Dr. Schrager is a professor in the University of Wisconsin School of Medicine and Public Health’s Department of Family Medicine and Community Health. A graduate of Dartmouth College, she earned her medical degree from the University of Illinois College of Medicine at Chicago and completed her residency in family medicine at the MacNeal Hospital program in Berwyn, Illinois. She also completed a self-designed fellowship in Women’s Health at MacNeal that combined graduate work in Women’s Studies with clinical care in family practice. Her teaching focus is on women’s health education for residents.

After working with the WMJ for many years, Dr. Schrager said she was interested in serving as editor-in-chief for a few key reasons.

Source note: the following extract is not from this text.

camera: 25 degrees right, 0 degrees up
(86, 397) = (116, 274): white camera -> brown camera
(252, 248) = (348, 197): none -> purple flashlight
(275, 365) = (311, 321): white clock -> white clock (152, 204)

“The WMJ is a generalist journal with a wide range of article topics. I believe in it being a venue for Wisconsin-based researchers, scholars, and learners to share their work,” she said. “And much of the work we publish focuses on local populations, which makes it more meaningful to me.”

“I also find joy and accomplishment in being able to mentor junior authors in their writing,” she added. “This is part of my job in the Department of Family Medicine and Community Health and I have enjoyed being able to help students, residents, fellows, and junior faculty publish in the WMJ. This process of support, guidance, and feedback is an essential component of the editor-in-chief role and one that energizes me.”

In addition to serving as editor-in-chief of WMJ, Dr. Schrager is medical editor of FPM, a peer-reviewed, indexed journal published by the American Academy of Family Physicians.